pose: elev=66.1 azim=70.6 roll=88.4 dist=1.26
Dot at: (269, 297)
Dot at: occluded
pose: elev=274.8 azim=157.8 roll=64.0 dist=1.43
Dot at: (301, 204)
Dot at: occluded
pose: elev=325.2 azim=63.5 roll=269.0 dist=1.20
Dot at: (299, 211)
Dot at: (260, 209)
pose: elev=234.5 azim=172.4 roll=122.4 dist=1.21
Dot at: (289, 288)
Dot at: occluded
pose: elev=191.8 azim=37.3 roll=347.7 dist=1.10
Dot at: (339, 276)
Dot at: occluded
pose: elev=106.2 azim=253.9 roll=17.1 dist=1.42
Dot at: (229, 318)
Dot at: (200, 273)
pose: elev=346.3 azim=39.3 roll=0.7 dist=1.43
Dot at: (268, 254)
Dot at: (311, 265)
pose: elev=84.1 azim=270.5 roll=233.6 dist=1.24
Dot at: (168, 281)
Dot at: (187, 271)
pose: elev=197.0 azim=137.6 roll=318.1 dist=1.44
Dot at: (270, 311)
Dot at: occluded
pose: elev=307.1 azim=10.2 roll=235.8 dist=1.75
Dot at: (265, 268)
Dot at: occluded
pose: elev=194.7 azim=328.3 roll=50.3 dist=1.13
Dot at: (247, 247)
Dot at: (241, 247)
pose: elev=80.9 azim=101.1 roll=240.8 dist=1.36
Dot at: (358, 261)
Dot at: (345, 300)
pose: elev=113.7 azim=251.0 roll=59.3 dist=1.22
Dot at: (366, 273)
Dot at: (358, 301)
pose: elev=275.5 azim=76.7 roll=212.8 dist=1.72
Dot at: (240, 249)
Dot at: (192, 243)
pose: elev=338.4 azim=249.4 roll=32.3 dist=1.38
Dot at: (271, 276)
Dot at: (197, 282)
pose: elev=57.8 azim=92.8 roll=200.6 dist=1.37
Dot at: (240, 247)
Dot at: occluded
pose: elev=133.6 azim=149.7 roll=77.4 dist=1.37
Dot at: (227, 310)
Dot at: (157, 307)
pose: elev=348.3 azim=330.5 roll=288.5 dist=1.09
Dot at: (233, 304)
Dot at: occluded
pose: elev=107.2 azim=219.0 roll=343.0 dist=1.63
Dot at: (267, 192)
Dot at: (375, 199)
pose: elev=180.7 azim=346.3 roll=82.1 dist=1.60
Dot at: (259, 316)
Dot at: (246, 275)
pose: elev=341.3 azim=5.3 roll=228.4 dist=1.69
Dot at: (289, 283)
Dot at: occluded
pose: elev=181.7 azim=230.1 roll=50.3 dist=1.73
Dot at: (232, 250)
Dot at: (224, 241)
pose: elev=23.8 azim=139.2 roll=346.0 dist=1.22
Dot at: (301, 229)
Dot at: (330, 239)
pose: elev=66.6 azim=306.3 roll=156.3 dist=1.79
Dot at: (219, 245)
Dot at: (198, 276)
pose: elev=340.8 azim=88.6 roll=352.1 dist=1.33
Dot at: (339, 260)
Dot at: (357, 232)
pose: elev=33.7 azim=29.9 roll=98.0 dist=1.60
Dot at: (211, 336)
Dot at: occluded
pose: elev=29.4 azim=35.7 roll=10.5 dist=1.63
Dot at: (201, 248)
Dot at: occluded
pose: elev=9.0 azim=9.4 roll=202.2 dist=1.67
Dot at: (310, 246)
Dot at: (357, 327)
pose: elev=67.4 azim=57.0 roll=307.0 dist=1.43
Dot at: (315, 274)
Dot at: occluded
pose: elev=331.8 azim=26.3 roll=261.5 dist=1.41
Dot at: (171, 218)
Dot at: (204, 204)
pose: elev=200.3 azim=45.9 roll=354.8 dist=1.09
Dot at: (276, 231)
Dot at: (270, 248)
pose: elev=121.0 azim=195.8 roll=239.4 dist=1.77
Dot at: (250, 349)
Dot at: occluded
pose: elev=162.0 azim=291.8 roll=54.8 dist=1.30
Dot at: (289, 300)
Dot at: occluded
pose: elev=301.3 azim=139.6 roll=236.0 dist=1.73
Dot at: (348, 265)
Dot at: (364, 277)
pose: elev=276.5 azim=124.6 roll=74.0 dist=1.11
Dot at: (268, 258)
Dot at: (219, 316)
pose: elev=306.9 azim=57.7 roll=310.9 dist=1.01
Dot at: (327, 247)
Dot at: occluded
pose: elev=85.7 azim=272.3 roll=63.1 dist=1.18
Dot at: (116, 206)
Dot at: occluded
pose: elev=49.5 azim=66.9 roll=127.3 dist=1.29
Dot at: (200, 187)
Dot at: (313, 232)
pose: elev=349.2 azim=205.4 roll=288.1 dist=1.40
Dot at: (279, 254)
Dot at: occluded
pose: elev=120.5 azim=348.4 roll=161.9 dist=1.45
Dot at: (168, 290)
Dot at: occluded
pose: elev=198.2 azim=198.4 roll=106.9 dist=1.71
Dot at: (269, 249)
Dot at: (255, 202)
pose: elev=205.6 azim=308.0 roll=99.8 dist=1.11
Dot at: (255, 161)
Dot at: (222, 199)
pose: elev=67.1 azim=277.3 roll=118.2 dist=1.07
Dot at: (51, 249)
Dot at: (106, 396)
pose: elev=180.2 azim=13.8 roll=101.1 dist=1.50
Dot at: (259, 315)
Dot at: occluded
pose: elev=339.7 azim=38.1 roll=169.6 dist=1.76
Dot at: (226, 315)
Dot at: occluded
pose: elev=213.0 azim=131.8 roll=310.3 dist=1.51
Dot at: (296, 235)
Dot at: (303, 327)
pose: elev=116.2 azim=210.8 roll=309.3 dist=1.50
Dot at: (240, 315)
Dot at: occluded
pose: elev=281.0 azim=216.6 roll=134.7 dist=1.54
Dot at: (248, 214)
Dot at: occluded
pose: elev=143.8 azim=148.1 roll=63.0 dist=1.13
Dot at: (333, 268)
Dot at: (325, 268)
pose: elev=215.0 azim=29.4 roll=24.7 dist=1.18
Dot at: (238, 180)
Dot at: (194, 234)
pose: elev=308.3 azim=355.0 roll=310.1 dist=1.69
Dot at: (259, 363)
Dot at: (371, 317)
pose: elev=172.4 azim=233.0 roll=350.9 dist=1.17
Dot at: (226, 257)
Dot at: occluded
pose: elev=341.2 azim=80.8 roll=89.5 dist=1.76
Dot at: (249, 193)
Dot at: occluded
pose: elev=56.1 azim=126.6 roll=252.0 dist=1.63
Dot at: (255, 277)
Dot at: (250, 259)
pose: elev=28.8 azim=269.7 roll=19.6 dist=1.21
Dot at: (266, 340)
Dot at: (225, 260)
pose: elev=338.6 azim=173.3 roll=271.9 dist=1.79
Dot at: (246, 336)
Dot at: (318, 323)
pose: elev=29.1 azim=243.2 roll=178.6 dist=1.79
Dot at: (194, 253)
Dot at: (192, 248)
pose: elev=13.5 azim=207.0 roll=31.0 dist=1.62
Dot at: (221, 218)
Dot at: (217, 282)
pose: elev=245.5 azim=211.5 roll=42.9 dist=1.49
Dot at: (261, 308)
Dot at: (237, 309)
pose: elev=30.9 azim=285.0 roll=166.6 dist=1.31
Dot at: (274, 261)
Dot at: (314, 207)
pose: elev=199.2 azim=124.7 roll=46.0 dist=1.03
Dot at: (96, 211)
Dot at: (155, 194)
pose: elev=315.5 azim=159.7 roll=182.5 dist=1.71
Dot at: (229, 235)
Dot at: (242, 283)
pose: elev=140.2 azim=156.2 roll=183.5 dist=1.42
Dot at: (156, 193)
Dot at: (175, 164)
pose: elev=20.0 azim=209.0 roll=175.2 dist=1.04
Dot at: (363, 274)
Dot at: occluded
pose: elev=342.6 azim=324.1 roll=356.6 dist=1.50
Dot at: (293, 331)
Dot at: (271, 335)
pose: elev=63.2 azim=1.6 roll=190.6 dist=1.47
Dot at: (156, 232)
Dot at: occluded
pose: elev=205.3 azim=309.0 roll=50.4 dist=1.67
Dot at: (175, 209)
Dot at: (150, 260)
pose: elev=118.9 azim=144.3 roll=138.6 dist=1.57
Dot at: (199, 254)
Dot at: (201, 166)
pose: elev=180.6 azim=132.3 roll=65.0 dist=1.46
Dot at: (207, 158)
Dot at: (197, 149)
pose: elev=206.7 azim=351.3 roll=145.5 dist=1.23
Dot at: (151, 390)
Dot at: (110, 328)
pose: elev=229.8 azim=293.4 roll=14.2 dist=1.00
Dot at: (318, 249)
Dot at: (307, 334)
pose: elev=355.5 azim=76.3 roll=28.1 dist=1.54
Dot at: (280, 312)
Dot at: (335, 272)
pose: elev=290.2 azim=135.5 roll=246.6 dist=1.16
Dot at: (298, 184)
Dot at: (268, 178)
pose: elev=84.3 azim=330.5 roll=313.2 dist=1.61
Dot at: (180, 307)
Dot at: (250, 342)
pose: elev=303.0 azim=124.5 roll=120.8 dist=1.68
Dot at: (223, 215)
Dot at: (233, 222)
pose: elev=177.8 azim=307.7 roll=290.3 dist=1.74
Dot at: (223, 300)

* **DESCRIPTION OF THE TASK**: Starting with the line that contains "pose: elev=342.6 azim=324.1" and going on through the line that contains "Dot at: (335, 272)" in the data above, format those lines as a numbered list, leaving out any blank lines.

* **EXERCISE ANSWER**:
1. pose: elev=342.6 azim=324.1 roll=356.6 dist=1.50
2. Dot at: (293, 331)
3. Dot at: (271, 335)
4. pose: elev=63.2 azim=1.6 roll=190.6 dist=1.47
5. Dot at: (156, 232)
6. Dot at: occluded
7. pose: elev=205.3 azim=309.0 roll=50.4 dist=1.67
8. Dot at: (175, 209)
9. Dot at: (150, 260)
10. pose: elev=118.9 azim=144.3 roll=138.6 dist=1.57
11. Dot at: (199, 254)
12. Dot at: (201, 166)
13. pose: elev=180.6 azim=132.3 roll=65.0 dist=1.46
14. Dot at: (207, 158)
15. Dot at: (197, 149)
16. pose: elev=206.7 azim=351.3 roll=145.5 dist=1.23
17. Dot at: (151, 390)
18. Dot at: (110, 328)
19. pose: elev=229.8 azim=293.4 roll=14.2 dist=1.00
20. Dot at: (318, 249)
21. Dot at: (307, 334)
22. pose: elev=355.5 azim=76.3 roll=28.1 dist=1.54
23. Dot at: (280, 312)
24. Dot at: (335, 272)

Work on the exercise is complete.